When you need to do a more complex operation to each row than what a simple update would allow you, you can try:
Write a User Defined Function and use that in the update (probably still slow)
Put data in a temporary table and use that in an UPDATE ... FROM:
Did you know about the UPDATE ... FROM syntax? It is quite powerful when things get more complex:
UPDATE
MyTable
SET
Col1 = CASE WHEN b.Foo = "Bar" THEN LOWER(b.Baz) ELSE "" END,
Col2 = ISNULL(c.Bling, 0) * 100 / Col3
FROM
MyTable
INNER JOIN MySecondTable AS b ON b.Id = MyTable.SecondId
LEFT JOIN ##MyTempTable AS c ON c.Id = b.ThirdId
WHERE
MyTabe.Col3 > 0
AND b.Foo NOT IS NULL
AND MyTable.TheDate > GETDATE() - 10
The example is completely made-up and may not make much sense, but you get the picture of how to do a more complex update without having to use a cursor. Of course, a temp table would not necessarily be required for it to work. :-)
The quick answer is not to use a cursor. The most efficient way to update lots of records is to use an update statement. There are not many cases where you have to use a cursor rather than an update statement, you just have to get clever about how you write the update statement.
If you posted a snapshot of your SQL you might get some help to achieve what you're after.
I would avoid using a cursor, and work with views or materialized views if possible. Cursors is something that Microsoft doesn't optimize much in SQL Server, because most of the time, you should be using a more general SQL statement (SELECT, INSERT, UPDATE, DELETE) than with a cursor.
If you cannot perform the same end result even with using views or subqueries, you may want to use a temp table or look at improving the data model.
You don't provide much specific information, so all that I can do is give some general tips.

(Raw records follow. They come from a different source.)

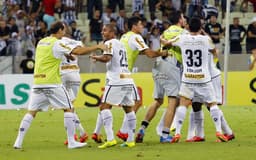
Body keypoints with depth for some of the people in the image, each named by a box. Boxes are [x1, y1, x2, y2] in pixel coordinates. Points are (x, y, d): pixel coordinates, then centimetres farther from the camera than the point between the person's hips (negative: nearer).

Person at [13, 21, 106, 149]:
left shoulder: (41, 42, 14)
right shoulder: (57, 44, -8)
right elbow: (79, 51, -13)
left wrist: (66, 55, 22)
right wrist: (97, 47, -5)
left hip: (37, 83, 6)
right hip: (52, 83, -6)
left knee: (31, 112, 7)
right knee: (68, 109, 4)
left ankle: (18, 142, -1)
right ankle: (71, 142, 0)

Are you updating the same data that the cursor is operating over?
What type of cursor? forward only? static? keyset? dynamic?
The UPDATE...FROM syntax mentioned above is the prefered method. You can also do a sub query such as the following.
UPDATE t1
SET t1.col1 = (SELECT top 1 col FROM other_table WHERE t1_id = t1.ID AND ...)
WHERE ...
Sometimes this is the only way to do it, as each column update may depend on a differant criteria (or a diferant table), and there may be a "best case" that you want to preserve bysing the order by clause.
Can you post more information about the type of update you are doing?
Cursors can be very useful in the right context (I use plenty of them), but if you have a choice between a cursor and a set-based operation, set-based is almost always the way to go.
But if you don't have a choice, you don't have a choice. Can't tell without more detail.